When Silas and Timothy arrived from Macedonia, Paul was occupied with proclaiming the word, testifying to the Jews that the Messiah was Jesus. When they opposed and reviled him… [he] said to them…’[from] now on I will go to the Gentiles.’ Then he left the synagogue and went to the house of a man named Titius Justus, a worshipper of God….
We often gloss over the significance of this, just as we miss the context, when we forget similar occasions when something like this happened.
Then the word of the Lord came to Elijah, saying, ‘Go now to Zarephath, which belongs to Sidon, and live there; for I have commanded a widow there to feed you.’
From there he set out and went away to the region of Tyre. He entered a house and did not want anyone to know he was there. Yet he could not escape notice, but a woman whose little daughter had an unclean spirit immediately heard about him, and she came and bowed down at his feet.
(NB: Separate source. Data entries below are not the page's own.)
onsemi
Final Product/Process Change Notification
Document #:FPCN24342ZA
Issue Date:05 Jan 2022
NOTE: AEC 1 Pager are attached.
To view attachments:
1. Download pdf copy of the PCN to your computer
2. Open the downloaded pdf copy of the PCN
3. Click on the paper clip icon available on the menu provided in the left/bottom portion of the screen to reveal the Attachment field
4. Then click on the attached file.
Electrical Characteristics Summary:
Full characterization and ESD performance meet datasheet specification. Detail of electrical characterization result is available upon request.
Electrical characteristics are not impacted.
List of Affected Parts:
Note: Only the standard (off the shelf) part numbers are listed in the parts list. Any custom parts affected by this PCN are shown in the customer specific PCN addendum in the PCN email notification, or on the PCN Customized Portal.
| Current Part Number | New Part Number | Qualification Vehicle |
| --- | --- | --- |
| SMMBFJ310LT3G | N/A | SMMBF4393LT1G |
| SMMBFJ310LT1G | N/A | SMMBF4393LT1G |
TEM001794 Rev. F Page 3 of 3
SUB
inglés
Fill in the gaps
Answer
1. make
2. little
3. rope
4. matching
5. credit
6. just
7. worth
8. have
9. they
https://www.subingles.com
Now the woman was a Gentile, of Syrophoenician origin.
“A great deal of our politics, our ecclesiastical life, often our personal life as well, is dominated by the assumption that everything would be all right, if only some people would go away.” – Rowan Williams, The Way of Benedict
Of course, other people are not going to “go away”! But there has been, throughout history, this continual assumption, at least in politics, that if you gain enough power, you can effectively make these other people whom you dislike or fear, disappear, through systematically disempowering them, disenfranchising them, or at the most extreme, ethnically cleansing them. For the Christian, all such attempts to make other people “go away,” are essentially sinful and a gross abuse of power. For the Christian, every single person is a beloved child of God “fearfully and wonderfully made” (Psalm 139:14). For the Christian, power and authority are given to us by God in trust, for the building of God’s Kingdom on earth. In God’s Kingdom everyone is important, because our faith teaches us to see the face of Jesus in the face of every person, however unlike me they are. “Truly I tell you, just as you did it to one of the least of these who are members of my family, you did it to me” (Matthew 25:40).